### DIRECTIVE
Within the records that follow, find every line containing the string "Website". Copy those lines.
■ ■ ■ ■ ■ ■ ■
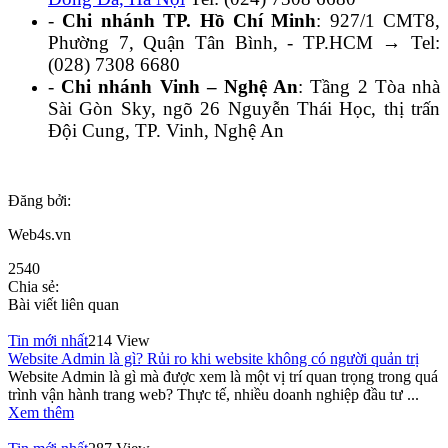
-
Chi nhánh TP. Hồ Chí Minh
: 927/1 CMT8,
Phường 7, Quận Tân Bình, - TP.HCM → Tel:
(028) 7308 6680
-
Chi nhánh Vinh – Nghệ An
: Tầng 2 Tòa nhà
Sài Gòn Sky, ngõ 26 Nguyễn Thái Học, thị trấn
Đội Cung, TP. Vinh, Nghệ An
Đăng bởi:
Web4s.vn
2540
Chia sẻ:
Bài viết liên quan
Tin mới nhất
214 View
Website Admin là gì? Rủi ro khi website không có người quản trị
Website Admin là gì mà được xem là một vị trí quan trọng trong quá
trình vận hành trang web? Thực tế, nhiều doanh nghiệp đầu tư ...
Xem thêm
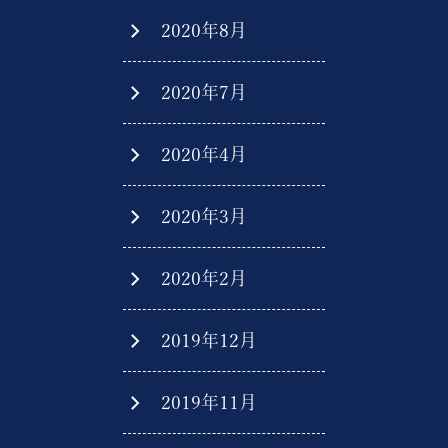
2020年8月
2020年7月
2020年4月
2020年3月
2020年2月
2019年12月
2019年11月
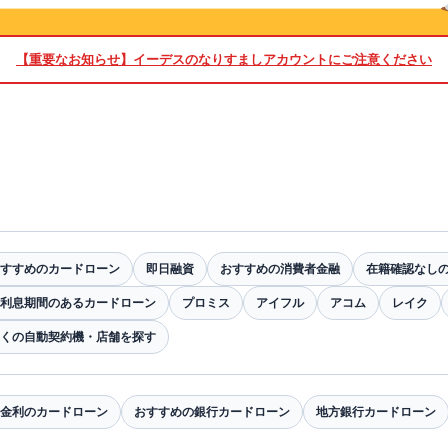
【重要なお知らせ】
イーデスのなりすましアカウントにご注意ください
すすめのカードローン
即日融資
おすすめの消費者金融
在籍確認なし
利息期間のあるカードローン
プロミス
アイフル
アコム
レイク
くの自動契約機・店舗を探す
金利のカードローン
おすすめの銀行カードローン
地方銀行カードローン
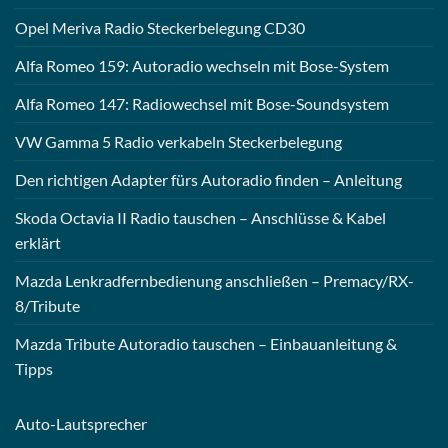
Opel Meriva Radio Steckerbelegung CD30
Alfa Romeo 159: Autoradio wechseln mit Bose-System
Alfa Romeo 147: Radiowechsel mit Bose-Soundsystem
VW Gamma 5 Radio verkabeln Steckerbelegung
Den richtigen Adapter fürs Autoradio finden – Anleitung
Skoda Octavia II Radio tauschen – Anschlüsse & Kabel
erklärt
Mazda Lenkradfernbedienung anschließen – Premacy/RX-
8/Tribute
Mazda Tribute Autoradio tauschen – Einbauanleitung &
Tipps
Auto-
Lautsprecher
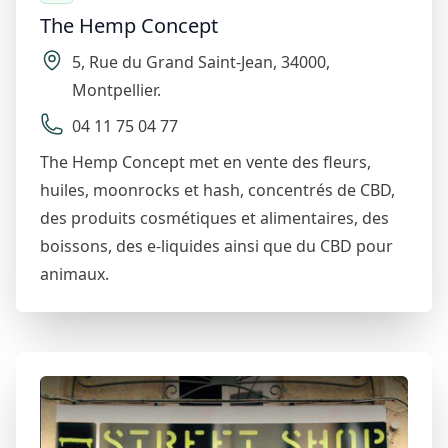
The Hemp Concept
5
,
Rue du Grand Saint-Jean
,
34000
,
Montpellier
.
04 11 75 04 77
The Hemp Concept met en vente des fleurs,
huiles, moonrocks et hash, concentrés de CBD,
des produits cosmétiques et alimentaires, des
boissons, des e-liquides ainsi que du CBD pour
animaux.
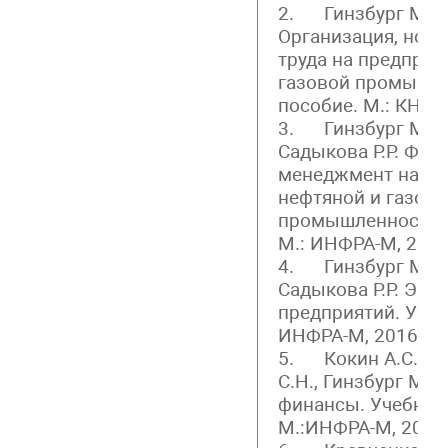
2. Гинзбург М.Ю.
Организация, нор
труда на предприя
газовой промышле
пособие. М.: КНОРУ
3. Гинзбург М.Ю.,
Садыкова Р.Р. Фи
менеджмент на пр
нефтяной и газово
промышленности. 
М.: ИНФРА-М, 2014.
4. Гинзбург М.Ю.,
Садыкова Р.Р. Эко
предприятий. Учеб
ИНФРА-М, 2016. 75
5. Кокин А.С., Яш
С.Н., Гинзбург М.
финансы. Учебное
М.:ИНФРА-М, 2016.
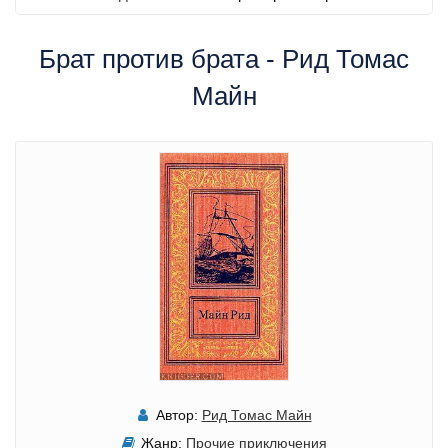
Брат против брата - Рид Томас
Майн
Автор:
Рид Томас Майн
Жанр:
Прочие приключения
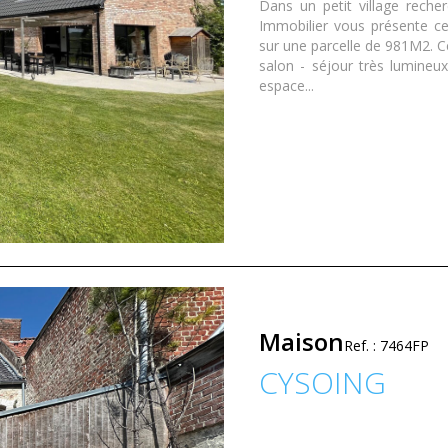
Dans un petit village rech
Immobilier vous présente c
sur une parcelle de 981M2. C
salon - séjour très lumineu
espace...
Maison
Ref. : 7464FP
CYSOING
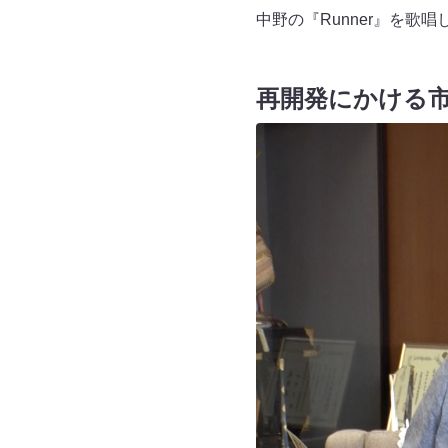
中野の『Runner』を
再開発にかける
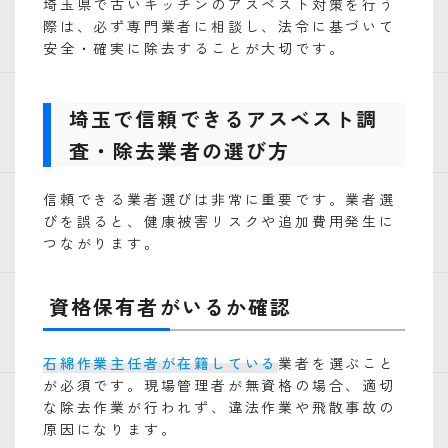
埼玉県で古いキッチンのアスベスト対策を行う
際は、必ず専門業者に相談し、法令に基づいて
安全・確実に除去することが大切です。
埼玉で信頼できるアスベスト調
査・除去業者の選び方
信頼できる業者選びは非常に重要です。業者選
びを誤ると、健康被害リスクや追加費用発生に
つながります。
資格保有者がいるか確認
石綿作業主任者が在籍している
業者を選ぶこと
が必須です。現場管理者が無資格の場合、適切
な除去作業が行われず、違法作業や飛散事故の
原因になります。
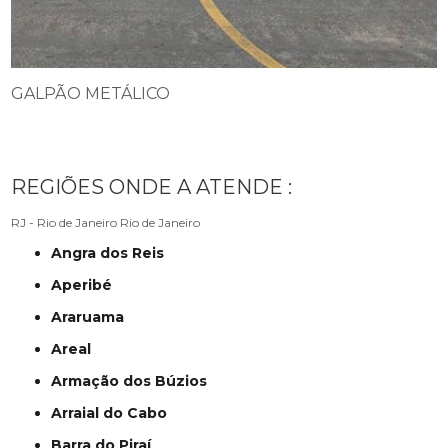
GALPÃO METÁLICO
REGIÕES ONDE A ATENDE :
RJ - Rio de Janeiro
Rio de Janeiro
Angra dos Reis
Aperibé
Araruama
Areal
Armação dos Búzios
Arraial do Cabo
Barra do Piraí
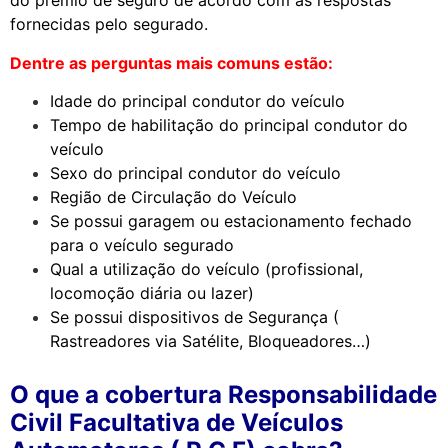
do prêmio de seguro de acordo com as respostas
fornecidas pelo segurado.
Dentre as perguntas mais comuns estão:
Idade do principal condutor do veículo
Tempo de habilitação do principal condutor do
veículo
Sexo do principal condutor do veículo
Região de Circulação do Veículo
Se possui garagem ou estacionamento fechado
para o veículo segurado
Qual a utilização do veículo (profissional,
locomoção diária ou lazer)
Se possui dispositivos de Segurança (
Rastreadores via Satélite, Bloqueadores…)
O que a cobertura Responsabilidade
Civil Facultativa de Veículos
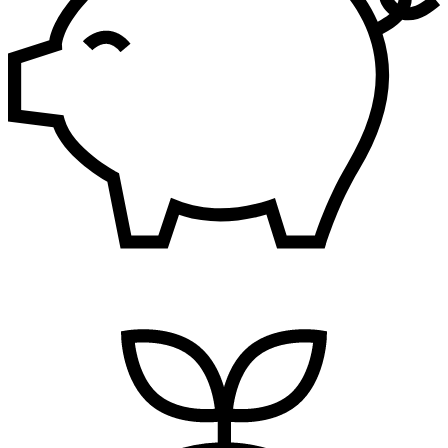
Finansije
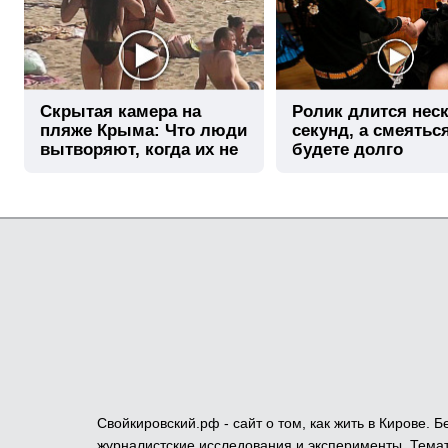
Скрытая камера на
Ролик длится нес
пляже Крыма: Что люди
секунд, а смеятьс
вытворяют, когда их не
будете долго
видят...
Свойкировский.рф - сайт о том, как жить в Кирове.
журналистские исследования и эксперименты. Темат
■ ■ ■ ■ ■ ■ ■
### RESPONSE TO THIS TASK
Website Admin là gì? Rủi ro khi website không có người quản trị
Website Admin là gì mà được xem là một vị trí quan trọng trong quá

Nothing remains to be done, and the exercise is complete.